Von wegen Luxushotel: Bau-Blamage in Bad Wiessee

Bad Wiessee - Es sollte das Beste vom Besten eines Luxushotels am Tegernsee werden und dem verschlafenen Kurort Bad Wiessee wieder internationales Flair einhauchen. Doch nun wird bekannt, dass die Investoren knapp bei Kasse sind.
Über Jahre wurde das Hotelprojekt auf dem ehemaligen Jodbadgelände im Kurviertel von Bad Wiessee mit Vorschusslorbeeren bedacht. Zumal die Gemeinde froh war, nach langer Suche einen Käufer gefunden zu haben.

Sports Medicine Group erwirbt Areal für 7,5 Millionen Euro
Für 7,5 Millionen Euro erwarb die Schweizer Sports Medicine Group (SME) das 20.000 Quadratmeter große Areal. Geleitet wird das Unternehmen von zwei Medizinern, Andreas Bänzinger und Florian Kamelger.

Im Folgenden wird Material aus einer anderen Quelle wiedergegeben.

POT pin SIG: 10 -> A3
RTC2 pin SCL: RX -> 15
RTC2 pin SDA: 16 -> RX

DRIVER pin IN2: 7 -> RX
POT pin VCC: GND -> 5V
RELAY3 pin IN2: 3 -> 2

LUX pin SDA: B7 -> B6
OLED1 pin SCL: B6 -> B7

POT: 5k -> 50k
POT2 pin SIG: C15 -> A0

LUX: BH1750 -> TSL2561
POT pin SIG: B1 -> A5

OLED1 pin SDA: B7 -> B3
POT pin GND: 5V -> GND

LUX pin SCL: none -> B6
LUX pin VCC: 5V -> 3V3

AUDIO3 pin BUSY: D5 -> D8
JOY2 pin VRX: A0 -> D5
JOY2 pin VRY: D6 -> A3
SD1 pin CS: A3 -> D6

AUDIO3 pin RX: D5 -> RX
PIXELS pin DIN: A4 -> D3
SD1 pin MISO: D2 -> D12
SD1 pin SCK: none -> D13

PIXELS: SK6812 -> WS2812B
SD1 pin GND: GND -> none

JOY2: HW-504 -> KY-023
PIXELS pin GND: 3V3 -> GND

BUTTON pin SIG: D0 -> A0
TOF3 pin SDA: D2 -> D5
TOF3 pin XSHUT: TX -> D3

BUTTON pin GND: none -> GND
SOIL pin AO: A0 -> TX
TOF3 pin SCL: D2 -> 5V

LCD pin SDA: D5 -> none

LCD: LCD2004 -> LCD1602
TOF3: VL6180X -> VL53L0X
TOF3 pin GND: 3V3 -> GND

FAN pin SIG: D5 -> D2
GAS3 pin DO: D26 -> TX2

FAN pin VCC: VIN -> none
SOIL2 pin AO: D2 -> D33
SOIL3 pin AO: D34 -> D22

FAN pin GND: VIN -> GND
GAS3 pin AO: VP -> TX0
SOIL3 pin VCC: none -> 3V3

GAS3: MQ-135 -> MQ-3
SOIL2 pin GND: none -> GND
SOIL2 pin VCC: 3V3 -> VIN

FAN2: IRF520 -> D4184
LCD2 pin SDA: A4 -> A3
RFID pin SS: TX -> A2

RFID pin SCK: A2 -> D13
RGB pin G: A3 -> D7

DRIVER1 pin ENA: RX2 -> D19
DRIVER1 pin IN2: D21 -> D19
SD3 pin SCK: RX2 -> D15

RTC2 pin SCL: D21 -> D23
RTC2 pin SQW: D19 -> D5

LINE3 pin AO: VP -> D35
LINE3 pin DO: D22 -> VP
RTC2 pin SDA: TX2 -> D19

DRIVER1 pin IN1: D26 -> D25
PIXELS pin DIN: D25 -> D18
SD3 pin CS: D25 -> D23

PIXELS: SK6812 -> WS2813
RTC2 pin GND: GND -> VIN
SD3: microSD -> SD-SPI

Sie hatten in Wiessee Großes vor, der Gemeinderat war begeistert. Er hielt den beiden auch dann noch die Stange, voran der einstige Bürgermeister Peter Höß (Wiesseer Block), als man nach mehr als zwei Jahren auf dem Areal nichts von einem Hotel mit 121 Zimmern sah, ebenso wenig von einem Wellnessbereich und mehreren Gastronomiebetrieben sowie einem Medizinzentrum.
Während man in Wiessee auf einen Baubeginn hoffte, steckten Bänziger und Kamelger ihr Geld in eine Aston-Martin-Erlebniswelt für 13 Millionen Franken in St. Gallen.
Niemand im Wiesseer Rathaus fragte nach Referenzen der Orthopäden in Sachen Klinik- und Hotelbau oder welches Projekt sie denn bereits fertiggestellt hätten. Wäre dies geschehen, so hätte man vom Amtskollegen im schweizerischen Rehetobel erfahren, dass SME in seiner Gemeinde nicht einmal eine 30-Betten-Klinik zustande brachte.
Die Referenzen existieren wohl gar nicht
Man ließ sich am Tegernsee von dem Begriff Sportsclinic blenden, mit dem die beiden Geschäftsführer auf der SME-Homepage hausieren gingen. Überall hätten sie Dependancen, auch in Deutschland und Österreich.
Was Wiessees Rathaus-Chef 2014 als Referenz zu sehen bekam, war nur eine ambulante Praxis von SME. Doch dies allein überzeugte ihn offenbar von der "fachlichen Kompetenz" der Investoren.
Eine Sportsclinic gab es nie, wie der einstige Weggefährte von Kamelger, Prof. Dr. Christian Fink, sagte. "Es gibt keine Klinik, keine aktive Praxis mehr, nur einen Namen."
Doch in Wiessee nahm man diese Tatsache nicht zur Kenntnis und hielt unverdrossen an SME fest. Auf Taten wartet man in Wiessee bis heute vergebens, zumal SME auch einen Baustopp vor einem Jahr veranlasste.
Dafür wurden noch Differenzen mit dem Landratsamt bei der denkmalgeschützten Wandelhalle vorgeschoben. Jetzt muss für den Baustopp die nicht erreichbare Wirtschaftlichkeit der ambulanten Klinik herhalten. Laut Kamelger, der jetzt zum Rapport in den Gemeinderat einbestellt wurde, würden sich in der Corona-Krise die Banken abwenden, wenn es um die Finanzierung eines Hotelprojekts gehe.
Bis Ende des Jahres will die Gemeinde neue Informationen
SME müsse den Geldgebern ein wirtschaftlich schlüssiges Konzept liefern. Dafür brauche man nun einen potenten Partner. Der anfänglichen Euphorie im Gemeinderat ist nun doch Ernüchterung gewichen, denn die Fertigstellung sollte eigentlich in diesem Jahr erfolgen.
"Bis Herbst oder Ende des Jahres", erklärte jüngst Wiessees neuer Bürgermeister Robert Kühn (SPD), "will Herr Kamelger mit Neuigkeiten aufwarten."